**EXCERPTED PASSAGE**
------------------------

How to build a real-time fraud detection system

Digital fraud affects so many organizations. In this blog post, you'll learn the components of a real-time fraud detection system, and how to build one with Tinybird.

Joe Karlsson

Developer Advocate

May 9, 2023

・

min read

Financial fraud is a growing concern in our increasingly digital world. According to a report by PwC, almost half of the surveyed organizations experienced fraud in the past 2 years. In the realm of online payments, the situation is no different. As eCommerce continues to surge, so do attempts by cybercriminals to exploit vulnerabilities and commit fraud.

------------------------

**DATASET ENTRIES**
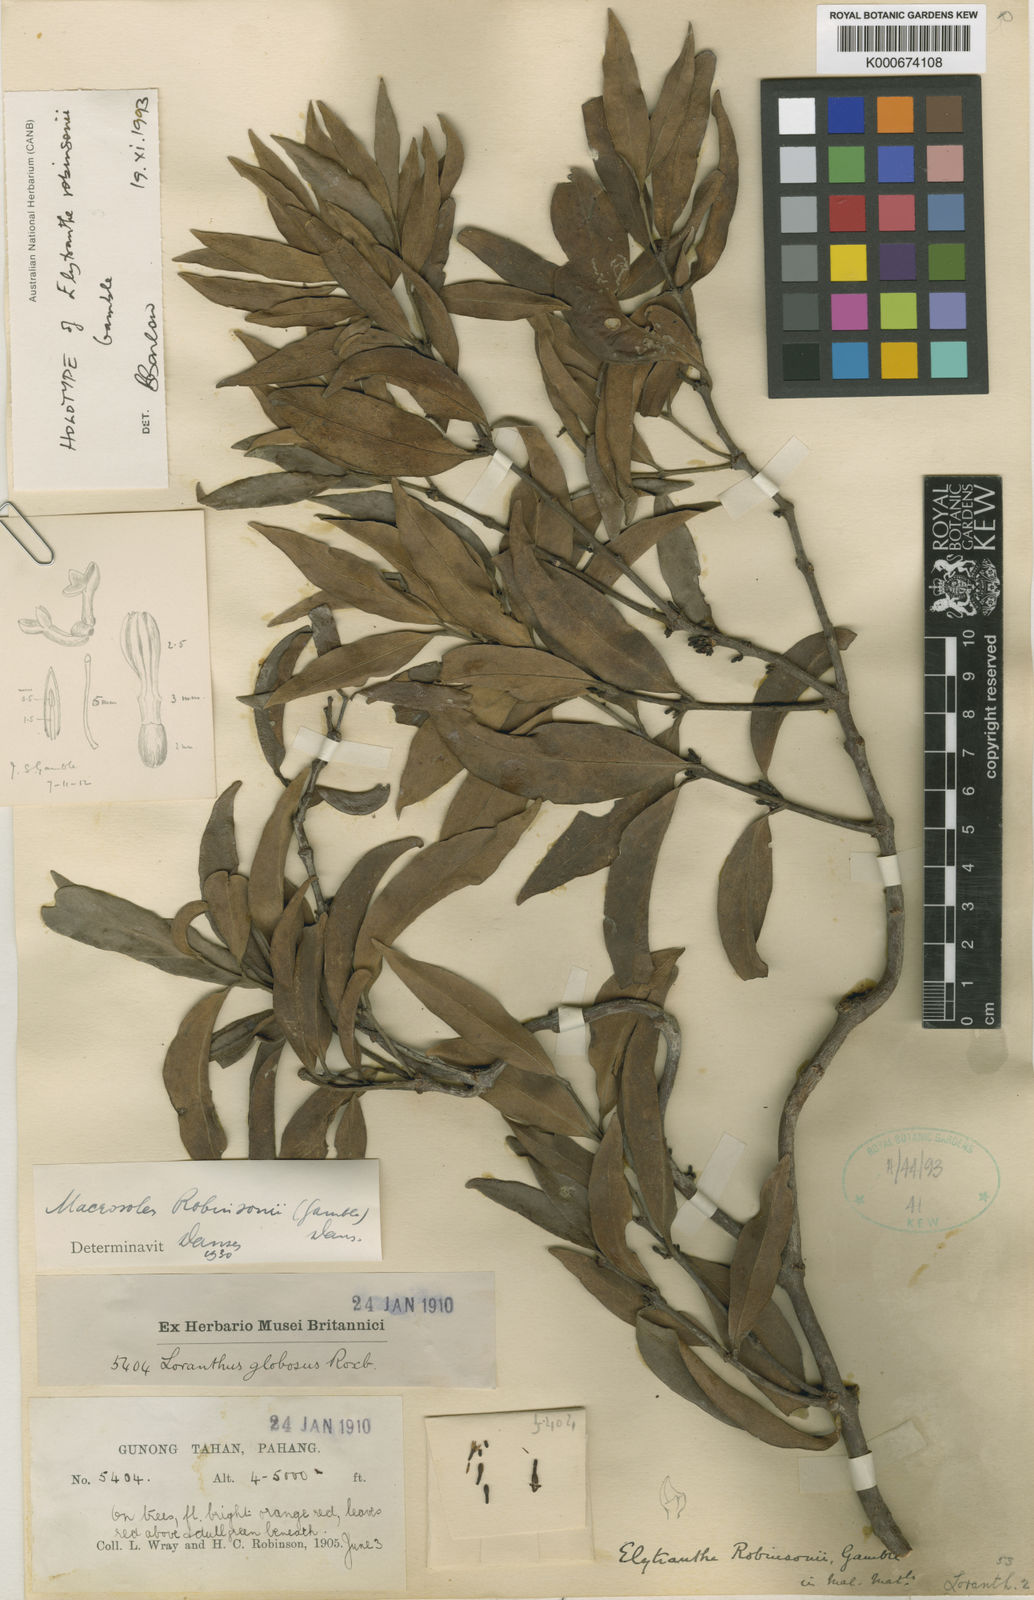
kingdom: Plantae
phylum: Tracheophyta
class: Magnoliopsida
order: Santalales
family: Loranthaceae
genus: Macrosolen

------------------------

**EXERCISE SET**
a) Reproduce word for word the stretch of the fraud detection post from "Digital fraud affects" through "one with Tinybird.".
b) Please condense the paragraph of the fraud detection post that opens with "Financial fraud is a growing concern" into two sentences that keep its main facts.
c) List every person and organization named in the fraud detection post.
The items stand apart from the fraud detection post and are not part of it.

**EXERCISE SOLUTIONS**
a)
Digital fraud affects so many organizations. In this blog post, you'll learn the components of a real-time fraud detection system, and how to build one with Tinybird.

b) Financial fraud is rising in the digital world, and a PwC report found that almost half of surveyed organizations experienced fraud in the past 2 years. Online payments follow the same pattern, with fraud attempts by cybercriminals growing as eCommerce surges.

c)
- Tinybird
- Joe Karlsson
- PwC